**WORK REQUEST**
Return the text lines of all the records below without changing a word, and leave the pictures out of your answer.

**MATERIAL TO PROCESS**

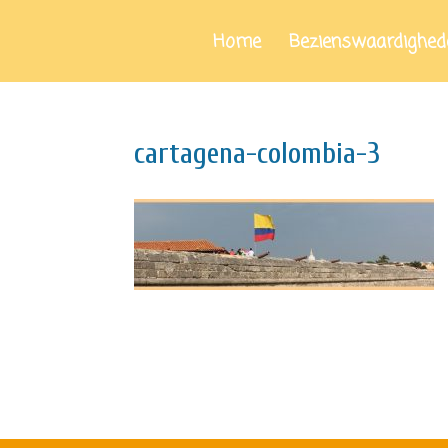
Home
Bezienswaardighed
cartagena-colombia-3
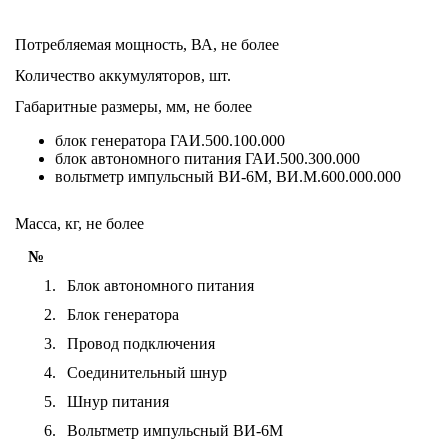
Потребляемая мощность, ВА, не более
Количество аккумуляторов, шт.
Габаритные размеры, мм, не более
блок генератора ГАИ.500.100.000
блок автономного питания ГАИ.500.300.000
вольтметр импульсный ВИ-6М, ВИ.М.600.000.000
Масса, кг, не более
№
1.
Блок автономного питания
2.
Блок генератора
3.
Провод подключения
4.
Соединительный шнур
5.
Шнур питания
6.
Вольтметр импульсный ВИ-6М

**RESPONSE TO THE TASK**
Home
Bezienswaardighed
cartagena-colombia-3
Потребляемая мощность, ВА, не более
Количество аккумуляторов, шт.
Габаритные размеры, мм, не более
блок генератора ГАИ.500.100.000
блок автономного питания ГАИ.500.300.000
вольтметр импульсный ВИ-6М, ВИ.М.600.000.000
Масса, кг, не более
№
1.
Блок автономного питания
2.
Блок генератора
3.
Провод подключения
4.
Соединительный шнур
5.
Шнур питания
6.
Вольтметр импульсный ВИ-6М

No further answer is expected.